On the morning of the surgery, Laura found that this time they were better able to handle the moment when Noah would go off to surgery. “They gave him medicine that made him sleepy, so neither one of us cried. Brandy told us that she’d come out about every hour and a half to let us know how things were going,” she said, referring to cardiovascular nurse practitioner Brandy Kramer. “And she did just what she said she’d do.”
In the operating room, a heart-lung machine was used to add oxygen to Noah’s blood and pump it to other parts of his body while his heart was stopped during surgery. Dr. Mumtaz dissected the abnormal aorta, removed the defective tissue and built a tissue graft to create a wider artery that could accommodate normal blood flow.
The surgeon says that Noah was the first patient at CHKD to receive a graft of a new substance called CorMatrix. “It is a bioengineered material that essentially provides a scaffold for Noah’s own cells to grow on and bond with, in the hope that the repair will grow with him,” he said. “The hope is that the new material will eliminate the need for future surgeries.”
After many anxious hours, and reassuring updates from Brandy, Dr. Mumtaz told the Hoffmanns that Noah’s stenosis had been even more significant than was expected.
“But Noah did great throughout the surgery,” he announced. Noah spent the next several days in the pediatric intensive care unit. “Brandy told us what to expect,” Laura recalls. “Noah would be pale and there would be tubes. There were doctors and nurses all around him, but they let us be there too.”
Only one day after his surgery, Laura was surprised to find her son sitting up in bed. “I couldn’t believe it,” she said.

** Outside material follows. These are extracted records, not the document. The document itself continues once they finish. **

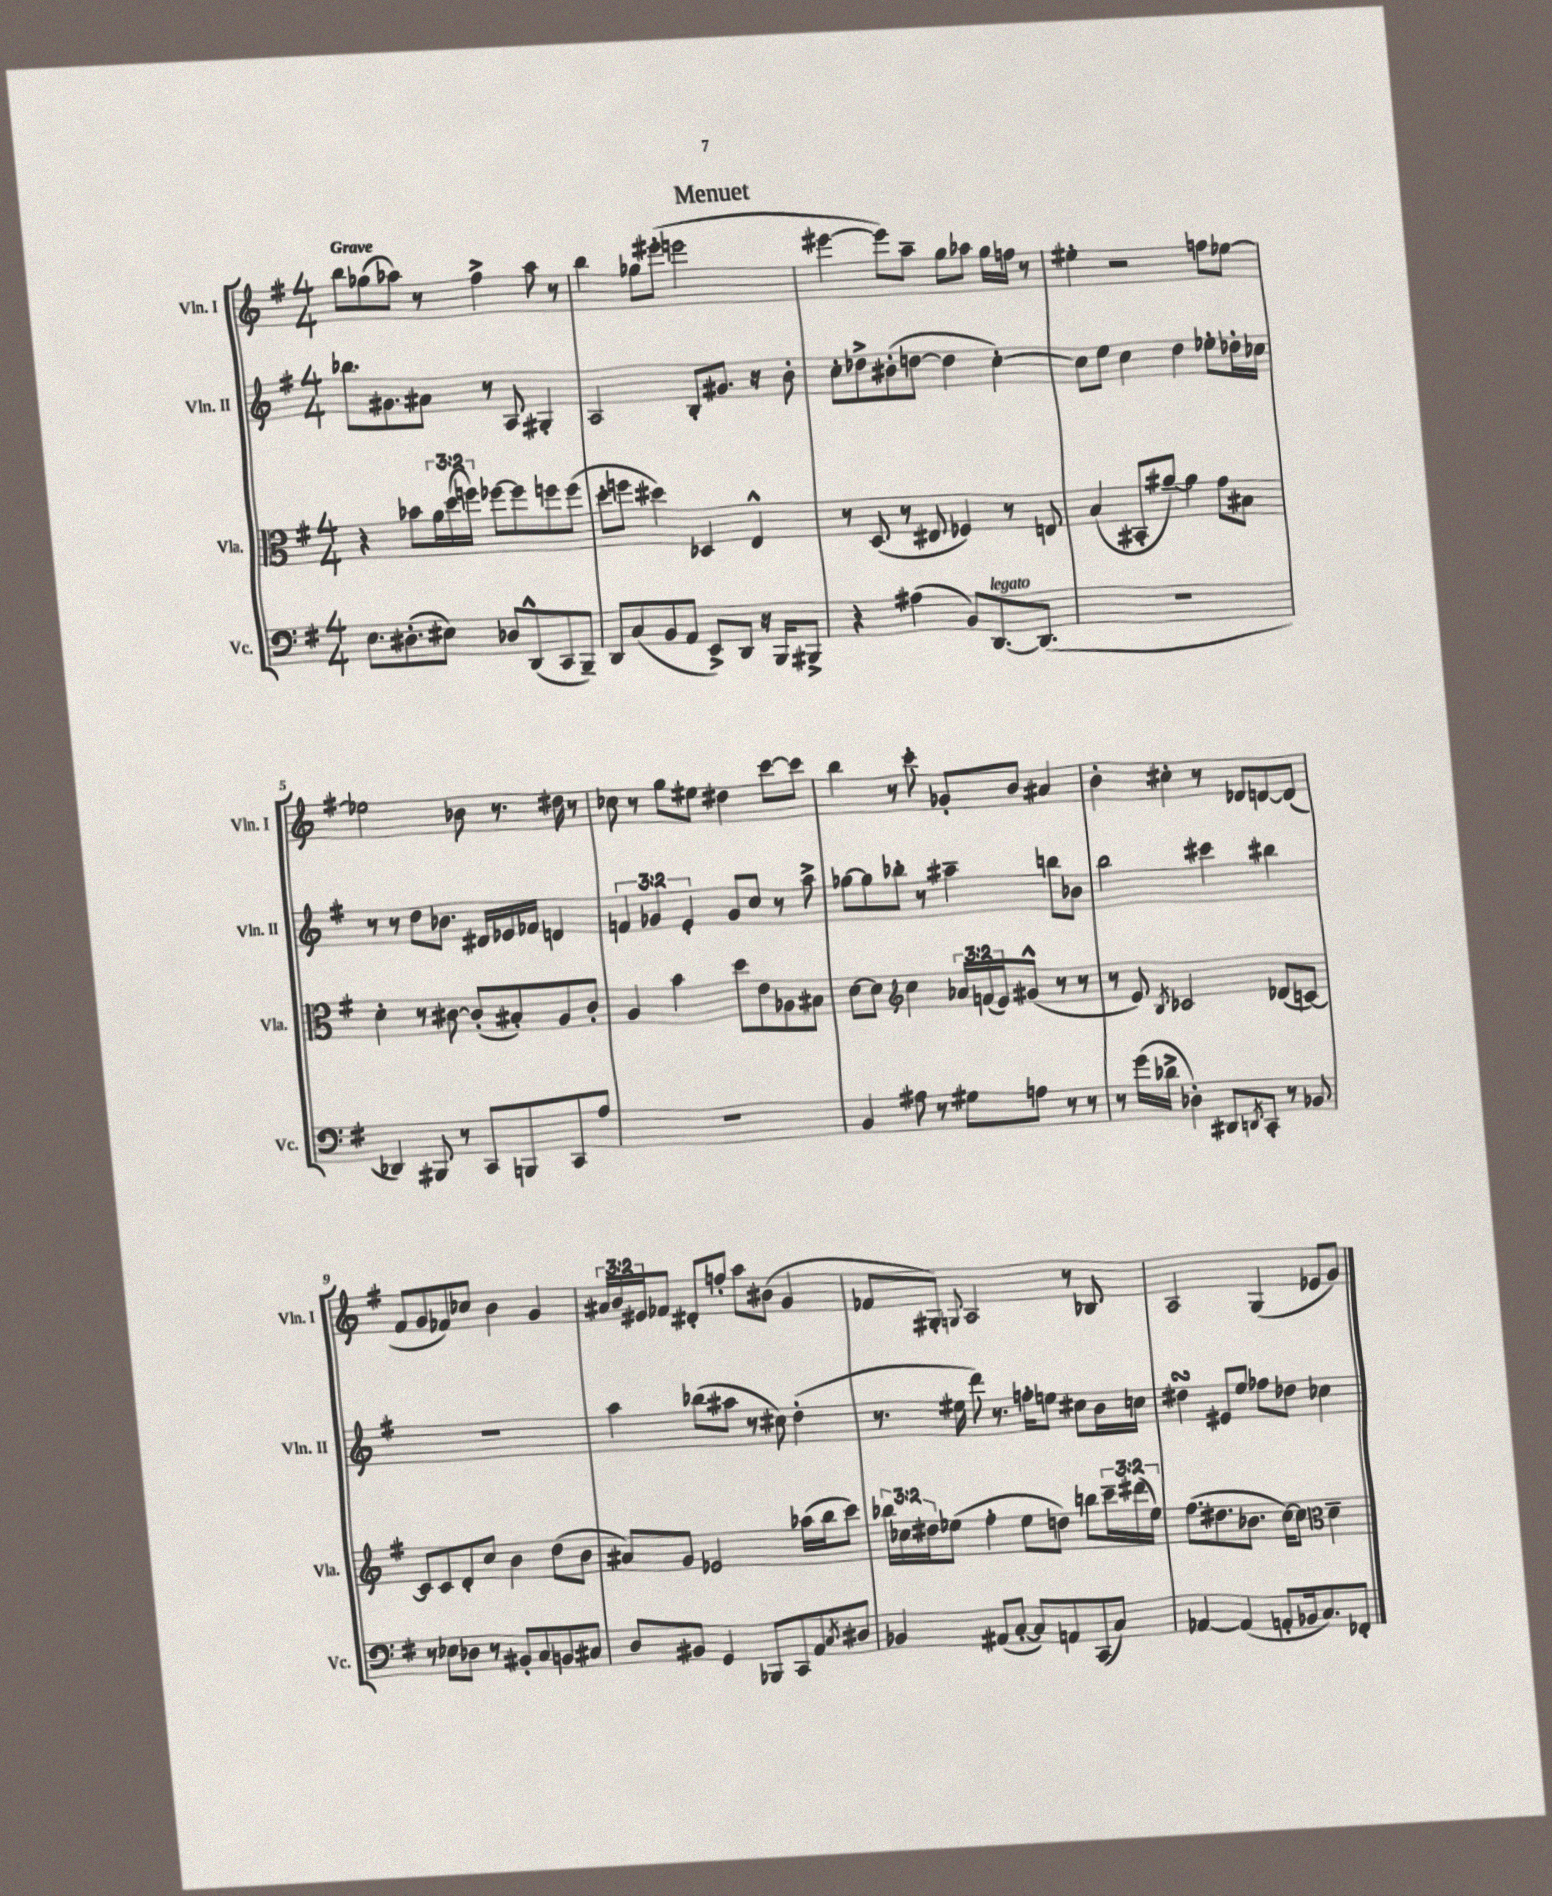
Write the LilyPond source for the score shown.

\header { title = "Menuet" }
<<
\new StaffGroup <<
\new Staff = "s0" \with { instrumentName = "Vln. I" shortInstrumentName = "Vln. I" } {
    \clef treble \key g \major \numericTimeSignature \time 4/4 \override Staff.TupletNumber.text = #tuplet-number::calc-fraction-text \tempo "Grave"
    b''8 ges''8( aes''8) r8 fis''4-> aes''8 r8 |
    b''4 ges''8 eis'''8-.( e'''2 |
    eis'''4~ eis'''8) a''8-- g''8 aes''8 g''16 f''16 r8 |
    eis''4-. r2 f''8 ees''8~ |
    ees''2 bes'8 r8. dis''16 r8 |
    ces''8 r8 g''8 eis''8 dis''4 c'''8~ c'''8 |
    b''4 r8 c'''8-. ges'8-. b'8 ais'4 |
    b'4-. cis''4-. r8 des'8 d'8~ d'8( |
    fis'8 g'8 fes'8) ces''8 b'4 g'4 |
    \tuplet 3/2 { ais'16 b'16 eis'16 } fes'8 dis'8-. f''8-. a''8 bis'8( g'4 |
    fes'8 gis8-.) \appoggiatura { g8 } a2 r8 bes8 |
    a2 g4( ees'8 g'8) \bar "|." |
}
\new Staff = "s1" \with { instrumentName = "Vln. II" shortInstrumentName = "Vln. II" } {
    \clef treble \key g \major \numericTimeSignature \time 4/4 \override Staff.TupletNumber.text = #tuplet-number::calc-fraction-text
    bes''8. gis'8. ais'8 r8 a8 gis4-. |
    a2 b8-. gis'8. r16 b'8-. |
    c''8-. des''8-> bis'8-.( d''8~ d''4 c''4~-.) |
    c''8 e''8 c''4 d''4 ees''8-. des''16-. ces''16 |
    r8 r8 d''8 bes'8. dis'16 ees'16 fes'16 d'4 |
    \tuplet 3/2 { f'4 ges'4 e'4-. } ges'8 c''8 r8 a''8-> |
    ges''8~ ges''8 bes''8-. r8 ais''4-- b''8 bes'8 |
    b''2 cis'''4 bis''4 |
    R1 |
    a''4 bes''8( ais''8 r8 cis''8) d''4-.( |
    r8. eis''16 d'''8) r8. f''16-. e''8 cis''8 b'16 c''16 |
    dis''4\turn eis'8 e''8 fes''8 des''8 ces''4 \bar "|." |
}
\new Staff = "s2" \with { instrumentName = "Vla." shortInstrumentName = "Vla." } {
    \clef alto \key g \major \numericTimeSignature \time 4/4 \override Staff.TupletNumber.text = #tuplet-number::calc-fraction-text
    r4 bes'8 \tuplet 3/2 { a'16 d''16( f''16) } fes''8~ fes''8 f''8 f''8( |
    d''8-. f''8 dis''4) des4 e4-^ |
    r8 d8( r8 eis8 fes4) r8 e8 |
    b4( bis,8-. ais'8~--) ais'4 g'8 bis8 |
    d'4-. r8 cis'8~ cis'8-.( bis8-.) a8 cis'8-. |
    a4 b'4 d''8 e'8 aes8 bis8 |
    d'8~ d'8 \clef treble c''4 \tuplet 3/2 { aes'16 f'16( e'16) } gis'8-^( r8 r8 |
    r8 e'8) \acciaccatura { b8 } ces'2 des'8( c'8~) |
    c'8 c'8 d'8-. c''8 b'4 d''8( b'8 |
    ais'8) g'8 ees'2 aes''16( b''16 c'''8) |
    \tuplet 3/2 { bes''16 ces''16 dis''16 } ees''8( fis''4-. ees''8 d''8) b''8 \tuplet 3/2 { c'''16-- dis'''16( ees''16) } |
    fis''8.( dis''8. bes'8. c''16~) c''8 \clef alto d'4-- \bar "|." |
}
\new Staff = "s3" \with { instrumentName = "Vc." shortInstrumentName = "Vc." } {
    \clef bass \key g \major \numericTimeSignature \time 4/4
    e8. dis8.-.( eis8) des8 d,8-^( c,8 b,,8--) |
    d,8 c8( b,8 a,8 e,8->) d,8 r16 b,,16 bis,,8-> |
    r4 ais4( b,8) d,8.~^\markup { \italic "legato" } d,8.( |
    r1 |
    des,4) bis,,8 r8 c,8 b,,8 c,8 a8 |
    R1 |
    b,4 ais8 r8 gis8 a8 r8 r8 |
    r8 g'16( des'16-> des4-.) dis,8 \acciaccatura { d,8 } c,8-. r8 bes,8 |
    r8 ees8 des8 r8 bis,8-. c8 b,8 cis8 |
    d8 bis,8 g,4 bes,,8 c,8 a,8 \acciaccatura { c8 } dis8 |
    bes,4 ais,8( c8~-. c8) a,8 c,8( c8) |
    aes,4~ aes,4( a,8-. bes,16 c8.) fes,8-. \bar "|." |
}
>>
>>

When it was time for him to venture from his bed, a nurse provided a wagon for his first trip to the playroom. “The minute he saw that wagon, his face just lit up,” Laura said. “I hadn’t seen that smile in four days. He was still my Noah.”
Noah hasn’t slowed down since then. He went home a week after surgery. Today he plays with his baby sister, Payton, who was born with no heart problems whatsoever. And he returns to his special team at CHKD to monitor his progress.
“So far, he hasn’t missed a beat,” Laura reports.
Drs. Bullaboy and Vance practice with Children’s Specialty Group PLLC at CHKD. Dr. Mumtaz is the director of CHKD Surgical Specialty Group’s cardiac surgery practice.
This story was featured in the second quarter 2010 issue of KidStuff, a publication of Children's Hospital of The King's Daughters.